Though the act did modify the penalties for Thomas’s predicate violations under §§ 841(a)(1) and 846, Thomas’s statutory penalty range for violating §§ 848(a) and (c) remained the same before and after the FSA—20 years to life imprisonment, a fine and a term of supervised release. Thus, because Thomas is serving a sentence for violating §§ 848(a) and (c), his offense is not a covered offense under the FSA.

Furthermore, in interpreting § 848, the Supreme Court has clarified that a jury “must unanimously agree not only that the defendant committed some ‘continuing series of violations’ but also that the defendant committed each of the individual ‘violations’ necessary to make up that ‘continuing series.’” This court has further clarified that the underlying factual allegations to satisfy the “continuing series of violations” element does not alter the statutory penalty range depending on whether crack was involved or on the quantity of crack involved. Accordingly, though Thomas’s conviction for §§ 848(a) and (c) required a finding that he committed a continuing series of drug violations, the quantity and drug type of these violations made no difference for sentencing purposes, whereas they would matter to secure a conviction and sentence under § 848(b).

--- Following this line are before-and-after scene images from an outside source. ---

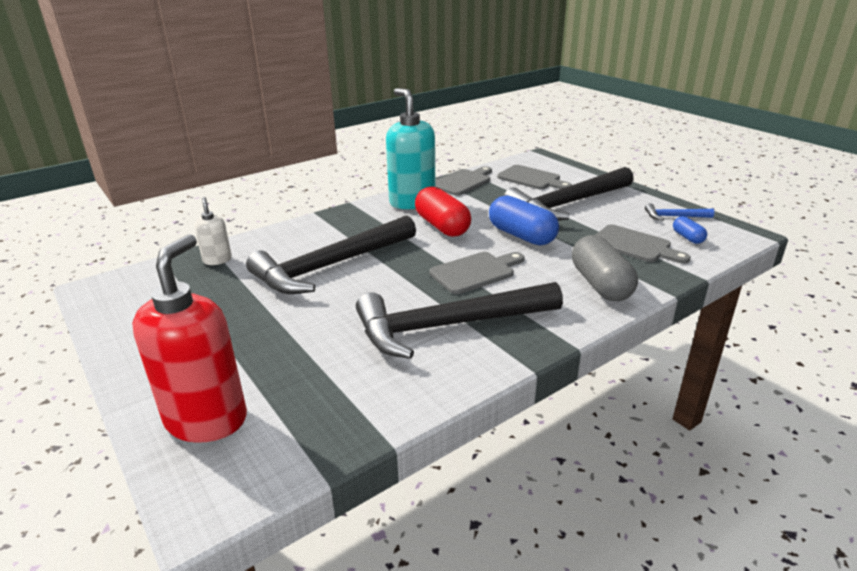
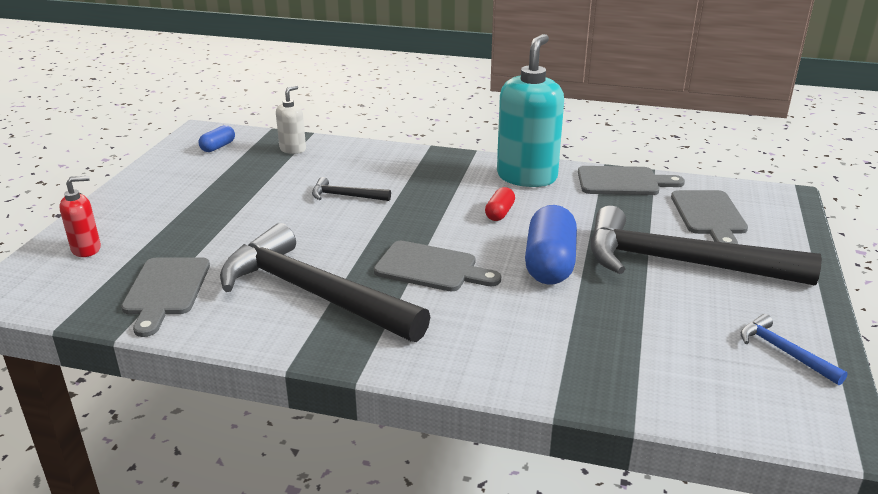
camera: 50 degrees right, 0 degrees up
red soap dispenser [132,234,247,443] -> red soap dispenser [59,176,101,257], size x0.49
black hammer [246,215,416,294] -> black hammer [312,177,391,201], size x0.42
red capsule [415,186,471,237] -> red capsule [485,187,515,221], size x0.50
grey capsule [572,235,638,301] -> none
grey cutting board [596,224,691,264] -> grey cutting board moved to [121,257,210,337]
blue capsule [673,216,707,244] -> blue capsule moved to [199,125,235,152]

Second, Thomas argues that because the act modified the penalties for § 848(b), and because he could have faced an enhanced minimum life sentence based on his

indictment incorporating his crack cocaine offenses, he is eligible for relief. Specifically, because he was sentenced before Apprendi v. New Jersey, 530 U.S. 466 (2000), Thomas argues that the government could have obtained a mandatory life sentence enhancement by a preponderance of the evidence standard, met by the incorporating the crack cocaine offenses into the CCE count.

Though, some district courts have adopted his argument, Thomas, however, faces two insurmountable challenges. First, Terry rejected this court’s approach in United States v. Woodson, 962 F.3d 812 (4th Cir. 2020), and, so, Thomas’s approach here is also foreclosed. Second, while a petitioner sentenced under § 848(b) would be eligible for resentencing under the act, Thomas is still ineligible for relief because he was convicted and sentenced pursuant to §§ 848(a) and (c). Thus, the possibility that he could have been sentenced under § 848(b) is irrelevant because what matters for the court’s FSA inquiry is whether the act modified the statutory penalties for his offense.

Affirmed.

United States v. Thomas, Case No. 20-6234, May 3, 2022. 4th Cir. (per curiam), from EDVA at Norfolk (Doumar). Frances H. Pratt for Appellant. Richard Daniel Cooke for Appellee. VLW 022-2-116. 17 pp.